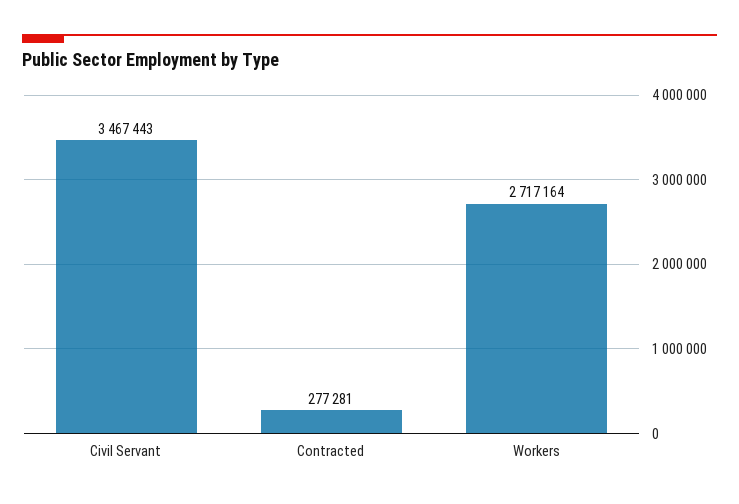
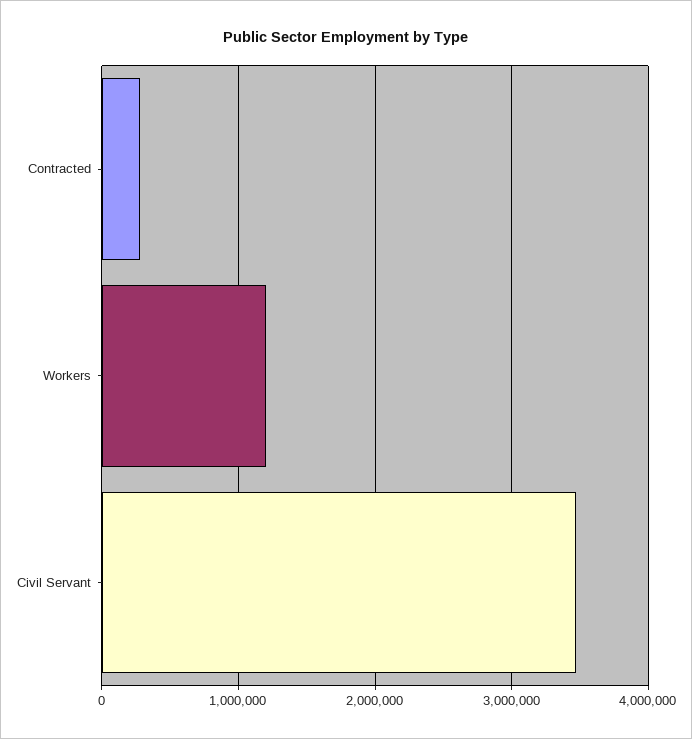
  {
    "Civil Servant": 3467443,
    "Contracted": 277281,
-   "Workers": 2717164
+   "Workers": 1200000
  }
::::::::::
■ INSTRUCTIONS FOR THE TASK
From the first line to the last, reproduce the records above exactly and skip the pictures.

■ WRITTEN REPLY
  {
    "Civil Servant": 3467443,
    "Contracted": 277281,
-   "Workers": 2717164
+   "Workers": 1200000
  }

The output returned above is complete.